VIII – Payment, Clearing, and Settlement Supervision

This title is to make sure that sellers exist for buyers and buyers for sellers. It creates uniform risk management standards for institutions, critical in a free-flowing market system.

IX – Investor Protections and Improvements to the Regulation of Securities

This title:

  • creates an SEC ombudsman
  • rewards whistleblowers
  • tightens the rules for credit ratings agencies
  • more clearly defines asset-backed securities
  • delists companies with executives that don’t comply with detailed compensation rules
  • tightens internal SEC controls
  • makes companies explain to investors why someone should be both chairman and CEO at the same time, or not
  • and, remakes the Municipal Securities Rulemaking Board (MSRB).

X – Bureau of Consumer Financial Protection

The Bureau of Consumer Financial Protection is formed; this group’s mandate is to regulate consumer financial products and services in compliance with federal law.

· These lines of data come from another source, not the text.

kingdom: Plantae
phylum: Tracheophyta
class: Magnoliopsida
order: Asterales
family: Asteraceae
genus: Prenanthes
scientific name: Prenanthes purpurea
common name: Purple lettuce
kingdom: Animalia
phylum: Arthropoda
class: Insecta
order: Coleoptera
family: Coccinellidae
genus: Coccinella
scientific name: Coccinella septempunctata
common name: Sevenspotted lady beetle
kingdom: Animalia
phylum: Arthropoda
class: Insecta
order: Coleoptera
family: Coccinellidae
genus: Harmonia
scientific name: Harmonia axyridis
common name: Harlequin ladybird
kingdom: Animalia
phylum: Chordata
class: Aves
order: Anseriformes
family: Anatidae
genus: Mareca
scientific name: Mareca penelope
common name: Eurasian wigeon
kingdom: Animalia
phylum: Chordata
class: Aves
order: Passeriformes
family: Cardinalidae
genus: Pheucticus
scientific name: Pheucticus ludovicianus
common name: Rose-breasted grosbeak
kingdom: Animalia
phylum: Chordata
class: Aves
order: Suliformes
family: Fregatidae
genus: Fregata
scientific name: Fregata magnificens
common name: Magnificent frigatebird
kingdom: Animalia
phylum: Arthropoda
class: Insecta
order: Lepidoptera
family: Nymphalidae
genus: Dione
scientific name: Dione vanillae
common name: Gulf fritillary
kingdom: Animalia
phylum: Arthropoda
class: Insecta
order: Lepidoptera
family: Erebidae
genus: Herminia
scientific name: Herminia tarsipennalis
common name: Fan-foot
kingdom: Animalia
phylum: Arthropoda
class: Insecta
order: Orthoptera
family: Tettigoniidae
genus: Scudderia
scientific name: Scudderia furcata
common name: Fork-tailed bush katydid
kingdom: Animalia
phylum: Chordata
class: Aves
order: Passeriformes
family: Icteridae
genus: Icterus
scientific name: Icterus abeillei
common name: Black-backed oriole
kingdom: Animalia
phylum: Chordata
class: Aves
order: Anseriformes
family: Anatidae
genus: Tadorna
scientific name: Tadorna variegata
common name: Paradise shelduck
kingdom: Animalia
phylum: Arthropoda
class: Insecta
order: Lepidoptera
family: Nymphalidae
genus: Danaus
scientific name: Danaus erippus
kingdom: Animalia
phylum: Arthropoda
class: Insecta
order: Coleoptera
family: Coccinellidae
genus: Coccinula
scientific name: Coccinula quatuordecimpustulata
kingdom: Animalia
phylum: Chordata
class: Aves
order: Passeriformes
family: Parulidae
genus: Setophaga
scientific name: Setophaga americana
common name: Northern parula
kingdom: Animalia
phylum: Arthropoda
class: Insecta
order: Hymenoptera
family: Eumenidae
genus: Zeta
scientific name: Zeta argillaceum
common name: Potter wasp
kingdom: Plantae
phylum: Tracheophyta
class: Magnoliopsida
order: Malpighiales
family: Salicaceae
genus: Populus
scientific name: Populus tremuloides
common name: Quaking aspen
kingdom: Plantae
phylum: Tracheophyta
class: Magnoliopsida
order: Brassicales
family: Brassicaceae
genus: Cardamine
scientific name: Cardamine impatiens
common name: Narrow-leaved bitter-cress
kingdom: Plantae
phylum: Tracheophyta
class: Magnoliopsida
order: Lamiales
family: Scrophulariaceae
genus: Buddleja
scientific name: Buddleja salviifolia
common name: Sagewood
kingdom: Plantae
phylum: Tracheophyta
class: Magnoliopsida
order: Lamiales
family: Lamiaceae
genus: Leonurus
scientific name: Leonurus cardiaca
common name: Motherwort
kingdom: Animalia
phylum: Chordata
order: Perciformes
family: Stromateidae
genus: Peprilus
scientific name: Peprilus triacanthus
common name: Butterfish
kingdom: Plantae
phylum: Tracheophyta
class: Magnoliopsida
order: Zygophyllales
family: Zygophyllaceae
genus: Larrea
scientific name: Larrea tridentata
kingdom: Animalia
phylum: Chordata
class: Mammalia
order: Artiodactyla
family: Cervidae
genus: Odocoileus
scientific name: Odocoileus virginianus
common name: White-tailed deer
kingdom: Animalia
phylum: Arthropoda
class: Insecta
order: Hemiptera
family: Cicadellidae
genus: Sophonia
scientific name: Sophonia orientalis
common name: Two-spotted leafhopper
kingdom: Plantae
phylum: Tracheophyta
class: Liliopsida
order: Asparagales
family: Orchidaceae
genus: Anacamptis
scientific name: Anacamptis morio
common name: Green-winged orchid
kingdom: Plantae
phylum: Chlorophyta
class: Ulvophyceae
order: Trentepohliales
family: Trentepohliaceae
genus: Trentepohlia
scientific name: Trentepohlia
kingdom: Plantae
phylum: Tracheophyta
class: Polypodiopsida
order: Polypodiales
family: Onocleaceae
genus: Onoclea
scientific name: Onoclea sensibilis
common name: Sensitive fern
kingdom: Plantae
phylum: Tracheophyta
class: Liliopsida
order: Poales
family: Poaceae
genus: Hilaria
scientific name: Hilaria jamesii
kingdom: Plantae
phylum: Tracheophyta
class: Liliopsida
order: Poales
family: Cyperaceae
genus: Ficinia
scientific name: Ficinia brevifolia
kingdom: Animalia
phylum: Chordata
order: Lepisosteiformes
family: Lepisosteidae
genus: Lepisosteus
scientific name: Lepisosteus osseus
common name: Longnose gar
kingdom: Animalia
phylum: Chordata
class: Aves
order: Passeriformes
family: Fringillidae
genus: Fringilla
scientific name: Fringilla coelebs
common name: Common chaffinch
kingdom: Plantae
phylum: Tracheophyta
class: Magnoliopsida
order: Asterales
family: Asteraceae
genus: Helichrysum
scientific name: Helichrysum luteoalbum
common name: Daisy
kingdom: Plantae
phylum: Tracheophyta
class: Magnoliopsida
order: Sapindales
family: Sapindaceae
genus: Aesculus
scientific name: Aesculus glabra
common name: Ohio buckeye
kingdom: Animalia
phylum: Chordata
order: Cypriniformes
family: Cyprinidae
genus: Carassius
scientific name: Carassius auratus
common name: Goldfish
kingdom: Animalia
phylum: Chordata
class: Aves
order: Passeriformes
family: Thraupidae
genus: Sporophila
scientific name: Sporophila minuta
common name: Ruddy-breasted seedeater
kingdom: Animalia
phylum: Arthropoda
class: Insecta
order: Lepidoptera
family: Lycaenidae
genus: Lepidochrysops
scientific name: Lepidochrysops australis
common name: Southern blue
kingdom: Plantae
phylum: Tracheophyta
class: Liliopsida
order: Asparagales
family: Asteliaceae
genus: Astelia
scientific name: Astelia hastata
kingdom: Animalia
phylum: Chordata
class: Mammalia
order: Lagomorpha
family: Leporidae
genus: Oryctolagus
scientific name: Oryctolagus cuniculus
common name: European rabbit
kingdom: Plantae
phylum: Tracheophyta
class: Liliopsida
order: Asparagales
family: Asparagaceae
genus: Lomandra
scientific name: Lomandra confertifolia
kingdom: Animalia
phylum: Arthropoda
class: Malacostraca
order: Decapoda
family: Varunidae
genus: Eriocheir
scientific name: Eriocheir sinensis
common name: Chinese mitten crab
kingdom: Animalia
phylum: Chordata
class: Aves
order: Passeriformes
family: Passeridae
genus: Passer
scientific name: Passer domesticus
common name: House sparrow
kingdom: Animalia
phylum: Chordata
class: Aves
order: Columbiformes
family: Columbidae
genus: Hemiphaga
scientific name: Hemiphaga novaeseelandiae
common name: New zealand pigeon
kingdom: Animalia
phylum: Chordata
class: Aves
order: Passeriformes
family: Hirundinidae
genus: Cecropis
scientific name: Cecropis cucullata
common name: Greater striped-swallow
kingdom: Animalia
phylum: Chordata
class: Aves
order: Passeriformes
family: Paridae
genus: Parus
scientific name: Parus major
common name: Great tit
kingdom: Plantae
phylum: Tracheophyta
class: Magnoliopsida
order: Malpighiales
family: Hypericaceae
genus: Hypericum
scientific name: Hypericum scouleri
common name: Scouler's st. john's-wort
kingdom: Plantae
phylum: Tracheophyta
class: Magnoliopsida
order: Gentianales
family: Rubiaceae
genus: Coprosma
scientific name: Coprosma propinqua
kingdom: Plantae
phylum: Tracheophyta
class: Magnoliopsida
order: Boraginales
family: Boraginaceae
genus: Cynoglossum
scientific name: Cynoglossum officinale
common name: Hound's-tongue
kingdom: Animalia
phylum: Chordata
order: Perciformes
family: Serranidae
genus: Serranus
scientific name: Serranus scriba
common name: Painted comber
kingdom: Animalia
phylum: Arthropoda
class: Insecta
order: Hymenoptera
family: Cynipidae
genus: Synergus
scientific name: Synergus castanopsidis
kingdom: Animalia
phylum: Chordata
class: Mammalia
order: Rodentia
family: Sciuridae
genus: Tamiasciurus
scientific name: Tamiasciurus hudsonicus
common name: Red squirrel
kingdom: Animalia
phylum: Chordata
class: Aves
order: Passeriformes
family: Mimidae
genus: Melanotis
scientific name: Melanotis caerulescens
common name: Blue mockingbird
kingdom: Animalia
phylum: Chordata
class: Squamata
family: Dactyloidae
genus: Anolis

XI – Federal Reserve System Provisions

  1. The Fed Chairman gets a vice-president
  2. The Fed itself must be audited by the Government Accountability Office (GAO) for various criteria
  3. The Fed must outline prudent risk management standards for the institutions they manage and enjoin supervised companies to maintain specific amounts of capital.

XII. Improving Access to Mainstream Financial Institutions

This title provides incentives (grants) for low and medium-income people to open bank accounts, receive financial education, and receive micro-loans ($2,500 or less).

XIII. Pay it Back Act

This reduces the Troubled Asset Relief Program (TARP) from $700 billion to $475 billion and forbids companies from using TARP money for any new programs.

XIV. Mortgage Reform and Anti-Predatory Lending Act

This title expands mortgage underwriting considerably. It redefines what a mortgage loan originator is, what minimum standards are for qualified mortgages, and what “high-cost” mortgages (e.g. reverse mortgages) are. It also creates a Housing and Urban Development (HUD) subsidiary called the Office of Housing Counseling, redefines escrow accounts, creates additional mandates for housing valuation, and discloses time-value-of money and net-present-value-type calculations to homeowners.

XV. Miscellaneous Provisions

This title restricts loans to nations if the loan is more than their GDP, creates disclosure requirements about conflict diamonds in the Congo, and commissions an FDIC study of core deposits.

XVI. Section 1256 contracts

This title removes swaps and securities futures contracts/futures options from special IRS treatment.

The Dodd-Frank Wall Street Reform and Consumer Protection Act reads 848 pages in its entirety, so I hope this summary eased things for you (somewhat). Markets can get tired – first they get arbitraged to death, as clever souls skirt the rules, and then, they get regulated to death, as evinced by this more-than-comprehensive set of rules. Hopefully, the additional burden this regulation creates for Wall Street will be offset by the good it ends up doing for Main Street.